* _TASK DETAILS_
Without omitting anything, return the records precisely as given.

* _DATA RECORDS_

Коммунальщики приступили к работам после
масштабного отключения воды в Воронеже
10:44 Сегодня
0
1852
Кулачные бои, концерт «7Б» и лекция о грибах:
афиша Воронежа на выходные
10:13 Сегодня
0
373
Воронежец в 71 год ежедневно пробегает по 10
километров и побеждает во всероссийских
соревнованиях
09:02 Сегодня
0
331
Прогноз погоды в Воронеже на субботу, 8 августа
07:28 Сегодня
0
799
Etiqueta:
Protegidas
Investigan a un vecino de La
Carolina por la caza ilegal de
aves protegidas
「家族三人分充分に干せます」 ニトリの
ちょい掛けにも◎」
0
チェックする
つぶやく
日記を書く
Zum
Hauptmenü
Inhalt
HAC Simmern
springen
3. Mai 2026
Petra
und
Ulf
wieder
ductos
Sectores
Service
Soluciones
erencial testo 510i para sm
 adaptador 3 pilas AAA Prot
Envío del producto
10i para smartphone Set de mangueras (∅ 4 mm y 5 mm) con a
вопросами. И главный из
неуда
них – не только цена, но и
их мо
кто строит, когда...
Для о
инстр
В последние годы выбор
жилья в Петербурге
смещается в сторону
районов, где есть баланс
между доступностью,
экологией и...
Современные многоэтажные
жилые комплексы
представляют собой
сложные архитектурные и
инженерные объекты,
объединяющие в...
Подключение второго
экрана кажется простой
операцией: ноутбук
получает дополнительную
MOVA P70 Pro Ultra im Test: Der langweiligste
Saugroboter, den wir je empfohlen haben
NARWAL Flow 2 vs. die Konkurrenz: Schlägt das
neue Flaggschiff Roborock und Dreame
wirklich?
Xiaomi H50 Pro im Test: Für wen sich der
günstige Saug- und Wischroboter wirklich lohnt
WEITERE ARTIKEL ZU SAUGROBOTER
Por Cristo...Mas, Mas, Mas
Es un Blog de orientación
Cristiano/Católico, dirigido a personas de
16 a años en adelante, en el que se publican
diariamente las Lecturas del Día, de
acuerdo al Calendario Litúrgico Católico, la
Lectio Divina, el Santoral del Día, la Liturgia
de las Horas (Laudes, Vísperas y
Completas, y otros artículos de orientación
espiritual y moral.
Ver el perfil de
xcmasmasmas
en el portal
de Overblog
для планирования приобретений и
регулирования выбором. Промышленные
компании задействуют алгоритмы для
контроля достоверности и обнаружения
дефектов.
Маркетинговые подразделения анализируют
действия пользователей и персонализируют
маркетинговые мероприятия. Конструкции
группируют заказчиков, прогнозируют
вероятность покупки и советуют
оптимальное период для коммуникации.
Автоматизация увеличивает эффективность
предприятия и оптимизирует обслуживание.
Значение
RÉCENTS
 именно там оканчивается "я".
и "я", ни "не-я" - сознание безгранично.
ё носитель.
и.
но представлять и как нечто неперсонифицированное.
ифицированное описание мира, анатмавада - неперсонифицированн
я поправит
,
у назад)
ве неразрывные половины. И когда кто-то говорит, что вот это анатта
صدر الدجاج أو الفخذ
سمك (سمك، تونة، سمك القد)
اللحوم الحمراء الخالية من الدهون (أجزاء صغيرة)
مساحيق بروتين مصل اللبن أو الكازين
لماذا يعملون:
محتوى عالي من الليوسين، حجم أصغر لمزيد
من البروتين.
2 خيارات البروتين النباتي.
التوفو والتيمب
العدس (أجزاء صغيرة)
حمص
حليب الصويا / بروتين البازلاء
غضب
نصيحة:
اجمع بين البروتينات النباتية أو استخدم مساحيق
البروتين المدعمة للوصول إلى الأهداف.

* _SOLVED PROBLEM_
Коммунальщики приступили к работам после
масштабного отключения воды в Воронеже
10:44 Сегодня
0
1852
Кулачные бои, концерт «7Б» и лекция о грибах:
афиша Воронежа на выходные
10:13 Сегодня
0
373
Воронежец в 71 год ежедневно пробегает по 10
километров и побеждает во всероссийских
соревнованиях
09:02 Сегодня
0
331
Прогноз погоды в Воронеже на субботу, 8 августа
07:28 Сегодня
0
799
Etiqueta:
Protegidas
Investigan a un vecino de La
Carolina por la caza ilegal de
aves protegidas
「家族三人分充分に干せます」 ニトリの
ちょい掛けにも◎」
0
チェックする
つぶやく
日記を書く
Zum
Hauptmenü
Inhalt
HAC Simmern
springen
3. Mai 2026
Petra
und
Ulf
wieder
ductos
Sectores
Service
Soluciones
erencial testo 510i para sm
 adaptador 3 pilas AAA Prot
Envío del producto
10i para smartphone Set de mangueras (∅ 4 mm y 5 mm) con a
вопросами. И главный из
неуда
них – не только цена, но и
их мо
кто строит, когда...
Для о
инстр
В последние годы выбор
жилья в Петербурге
смещается в сторону
районов, где есть баланс
между доступностью,
экологией и...
Современные многоэтажные
жилые комплексы
представляют собой
сложные архитектурные и
инженерные объекты,
объединяющие в...
Подключение второго
экрана кажется простой
операцией: ноутбук
получает дополнительную
MOVA P70 Pro Ultra im Test: Der langweiligste
Saugroboter, den wir je empfohlen haben
NARWAL Flow 2 vs. die Konkurrenz: Schlägt das
neue Flaggschiff Roborock und Dreame
wirklich?
Xiaomi H50 Pro im Test: Für wen sich der
günstige Saug- und Wischroboter wirklich lohnt
WEITERE ARTIKEL ZU SAUGROBOTER
Por Cristo...Mas, Mas, Mas
Es un Blog de orientación
Cristiano/Católico, dirigido a personas de
16 a años en adelante, en el que se publican
diariamente las Lecturas del Día, de
acuerdo al Calendario Litúrgico Católico, la
Lectio Divina, el Santoral del Día, la Liturgia
de las Horas (Laudes, Vísperas y
Completas, y otros artículos de orientación
espiritual y moral.
Ver el perfil de
xcmasmasmas
en el portal
de Overblog
для планирования приобретений и
регулирования выбором. Промышленные
компании задействуют алгоритмы для
контроля достоверности и обнаружения
дефектов.
Маркетинговые подразделения анализируют
действия пользователей и персонализируют
маркетинговые мероприятия. Конструкции
группируют заказчиков, прогнозируют
вероятность покупки и советуют
оптимальное период для коммуникации.
Автоматизация увеличивает эффективность
предприятия и оптимизирует обслуживание.
Значение
RÉCENTS
 именно там оканчивается "я".
и "я", ни "не-я" - сознание безгранично.
ё носитель.
и.
но представлять и как нечто неперсонифицированное.
ифицированное описание мира, анатмавада - неперсонифицированн
я поправит
,
у назад)
ве неразрывные половины. И когда кто-то говорит, что вот это анатта
صدر الدجاج أو الفخذ
سمك (سمك، تونة، سمك القد)
اللحوم الحمراء الخالية من الدهون (أجزاء صغيرة)
مساحيق بروتين مصل اللبن أو الكازين
لماذا يعملون:
محتوى عالي من الليوسين، حجم أصغر لمزيد
من البروتين.
2 خيارات البروتين النباتي.
التوفو والتيمب
العدس (أجزاء صغيرة)
حمص
حليب الصويا / بروتين البازلاء
غضب
نصيحة:
اجمع بين البروتينات النباتية أو استخدم مساحيق
البروتين المدعمة للوصول إلى الأهداف.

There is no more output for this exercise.